Purpose of the Study:

  • To demonstrate the power of epistasis inferred from natural protein families to evolve functional protein variants.
  • To introduce and validate a novel algorithm, Sequence Evolution with Epistatic Contributions (SEEC).
  • To assess the in vivo functionality and activity of evolved protein variants.

Main Methods:

  • Developed the SEEC algorithm incorporating epistasis inferred from natural protein families.
  • Used the Hamiltonian of joint sequence probabilities as a fitness metric.
  • Experimentally tested in vivo beta-lactamase activity of evolved Escherichia coli TEM-1 variants.

Main Results:

  • SEEC evolved protein variants with dozens of mutations while preserving essential catalytic and interaction sites.
  • Evolved variants retained family-like functionality and exhibited higher activity than wild-type.
  • Different epistasis inference methods simulated diverse selection strengths, with weaker selection recapitulating neutral evolution.

Conclusions:

  • SEEC effectively evolves functional protein variants with enhanced activity using natural epistasis.
  • The algorithm can simulate different evolutionary dynamics, including neutral evolution.
  • SEEC holds potential for applications in neofunctionalization, viral fitness landscape characterization, and vaccine development.

━━━━━━

REQUIREMENT:
In the study summary, why were evolved Escherichia coli TEM-1 variants tested in vivo for beta-lactamase activity? Answer in one to three sentences. These lines have no connection to the study summary.

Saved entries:
━━━━━━

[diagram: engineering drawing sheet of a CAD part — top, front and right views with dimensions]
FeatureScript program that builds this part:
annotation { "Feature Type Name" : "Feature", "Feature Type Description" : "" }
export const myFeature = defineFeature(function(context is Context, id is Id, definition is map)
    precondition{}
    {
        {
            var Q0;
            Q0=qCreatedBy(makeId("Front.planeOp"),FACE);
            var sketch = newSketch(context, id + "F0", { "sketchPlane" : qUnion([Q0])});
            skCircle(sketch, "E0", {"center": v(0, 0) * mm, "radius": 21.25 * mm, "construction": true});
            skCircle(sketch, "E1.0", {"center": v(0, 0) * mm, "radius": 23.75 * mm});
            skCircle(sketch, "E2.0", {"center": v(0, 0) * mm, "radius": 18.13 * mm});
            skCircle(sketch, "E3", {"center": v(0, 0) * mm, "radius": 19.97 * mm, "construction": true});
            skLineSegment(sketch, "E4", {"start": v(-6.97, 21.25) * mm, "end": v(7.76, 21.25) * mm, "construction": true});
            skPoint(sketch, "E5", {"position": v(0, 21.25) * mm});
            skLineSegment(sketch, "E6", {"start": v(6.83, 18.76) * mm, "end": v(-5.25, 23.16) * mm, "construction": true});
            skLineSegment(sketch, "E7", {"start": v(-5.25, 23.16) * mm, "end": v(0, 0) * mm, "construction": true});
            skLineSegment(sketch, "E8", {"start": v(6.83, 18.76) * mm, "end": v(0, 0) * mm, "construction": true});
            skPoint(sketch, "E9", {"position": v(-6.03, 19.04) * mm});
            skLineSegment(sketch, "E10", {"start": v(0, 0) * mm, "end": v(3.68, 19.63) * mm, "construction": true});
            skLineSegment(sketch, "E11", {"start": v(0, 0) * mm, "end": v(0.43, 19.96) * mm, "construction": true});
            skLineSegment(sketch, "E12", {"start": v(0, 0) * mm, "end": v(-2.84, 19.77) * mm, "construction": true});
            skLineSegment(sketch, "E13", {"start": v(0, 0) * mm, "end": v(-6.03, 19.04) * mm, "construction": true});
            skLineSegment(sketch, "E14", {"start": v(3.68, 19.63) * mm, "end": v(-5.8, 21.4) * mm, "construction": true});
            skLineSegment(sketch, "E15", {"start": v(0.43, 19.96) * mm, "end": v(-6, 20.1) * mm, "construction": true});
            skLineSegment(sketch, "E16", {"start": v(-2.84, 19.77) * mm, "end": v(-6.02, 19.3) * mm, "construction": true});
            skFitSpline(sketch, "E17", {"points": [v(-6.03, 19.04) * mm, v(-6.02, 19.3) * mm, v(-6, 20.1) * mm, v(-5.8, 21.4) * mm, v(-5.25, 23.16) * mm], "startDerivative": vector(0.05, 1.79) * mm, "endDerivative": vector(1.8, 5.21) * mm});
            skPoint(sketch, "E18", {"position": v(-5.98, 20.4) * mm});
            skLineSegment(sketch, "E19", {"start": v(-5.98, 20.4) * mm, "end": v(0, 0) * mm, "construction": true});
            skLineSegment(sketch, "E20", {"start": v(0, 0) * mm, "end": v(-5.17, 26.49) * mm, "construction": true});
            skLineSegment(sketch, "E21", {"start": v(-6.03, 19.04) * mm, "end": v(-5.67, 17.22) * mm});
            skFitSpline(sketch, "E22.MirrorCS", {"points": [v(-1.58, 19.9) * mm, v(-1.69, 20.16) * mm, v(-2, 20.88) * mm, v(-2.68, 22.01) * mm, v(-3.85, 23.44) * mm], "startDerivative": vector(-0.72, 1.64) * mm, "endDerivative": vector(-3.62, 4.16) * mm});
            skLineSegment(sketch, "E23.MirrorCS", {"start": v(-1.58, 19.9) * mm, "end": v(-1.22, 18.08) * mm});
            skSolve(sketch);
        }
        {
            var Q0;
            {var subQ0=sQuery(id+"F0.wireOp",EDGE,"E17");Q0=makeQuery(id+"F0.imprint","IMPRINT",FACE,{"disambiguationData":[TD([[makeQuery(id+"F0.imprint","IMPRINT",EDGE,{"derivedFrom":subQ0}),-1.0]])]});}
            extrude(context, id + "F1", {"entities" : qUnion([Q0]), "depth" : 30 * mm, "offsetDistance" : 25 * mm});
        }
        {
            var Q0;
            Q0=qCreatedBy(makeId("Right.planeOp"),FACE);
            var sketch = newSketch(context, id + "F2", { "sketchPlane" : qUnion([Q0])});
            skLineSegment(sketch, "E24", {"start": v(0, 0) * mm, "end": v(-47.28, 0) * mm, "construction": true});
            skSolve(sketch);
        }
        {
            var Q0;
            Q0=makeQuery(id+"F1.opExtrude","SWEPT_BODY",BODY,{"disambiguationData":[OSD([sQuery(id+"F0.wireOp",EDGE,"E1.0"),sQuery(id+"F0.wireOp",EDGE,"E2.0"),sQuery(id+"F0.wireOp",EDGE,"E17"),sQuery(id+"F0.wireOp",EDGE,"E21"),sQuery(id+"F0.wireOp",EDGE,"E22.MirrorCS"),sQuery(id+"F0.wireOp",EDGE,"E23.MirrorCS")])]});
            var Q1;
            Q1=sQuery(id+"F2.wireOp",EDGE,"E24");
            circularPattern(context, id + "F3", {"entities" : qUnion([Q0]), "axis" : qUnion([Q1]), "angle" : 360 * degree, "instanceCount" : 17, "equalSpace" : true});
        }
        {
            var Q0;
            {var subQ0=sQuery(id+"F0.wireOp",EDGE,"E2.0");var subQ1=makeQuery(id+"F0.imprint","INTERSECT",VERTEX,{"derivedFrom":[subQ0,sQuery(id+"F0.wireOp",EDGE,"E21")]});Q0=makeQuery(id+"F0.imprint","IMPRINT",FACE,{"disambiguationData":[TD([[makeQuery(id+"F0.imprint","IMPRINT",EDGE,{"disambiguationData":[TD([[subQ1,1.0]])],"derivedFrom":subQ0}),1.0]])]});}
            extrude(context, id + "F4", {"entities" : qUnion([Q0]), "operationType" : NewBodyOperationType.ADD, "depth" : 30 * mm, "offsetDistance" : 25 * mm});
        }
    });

━━━━━━

OUTPUT FOR THIS TASK:
The testing served one of the study's stated purposes: to assess the in vivo functionality and activity of the protein variants evolved with SEEC.